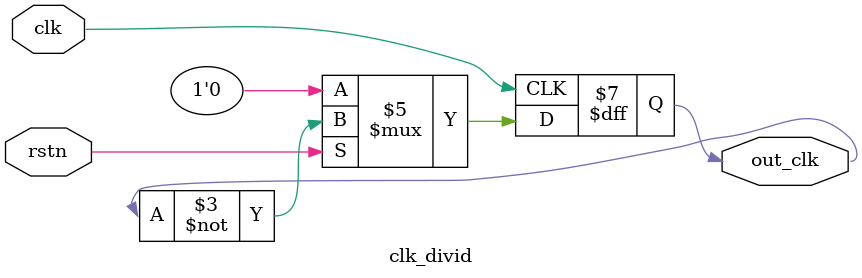
<source format=v>
module clk_divid(clk, rstn, out_clk);

    input      clk;
    input      rstn;
    output reg out_clk;

    always @(posedge clk) begin
        if (!rstn) begin
            out_clk <= 1'b0;
        end else begin
            out_clk <= ~out_clk;
        end
    end

endmodule
</source>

_Instruction_
Retype exactly the lines from the one containing "module clk_divid(clk, rstn, out_clk);" through the last line of the records above, including both.

_Answer box_
module clk_divid(clk, rstn, out_clk);

    input      clk;
    input      rstn;
    output reg out_clk;

    always @(posedge clk) begin
        if (!rstn) begin
            out_clk <= 1'b0;
        end else begin
            out_clk <= ~out_clk;
        end
    end

endmodule
</source>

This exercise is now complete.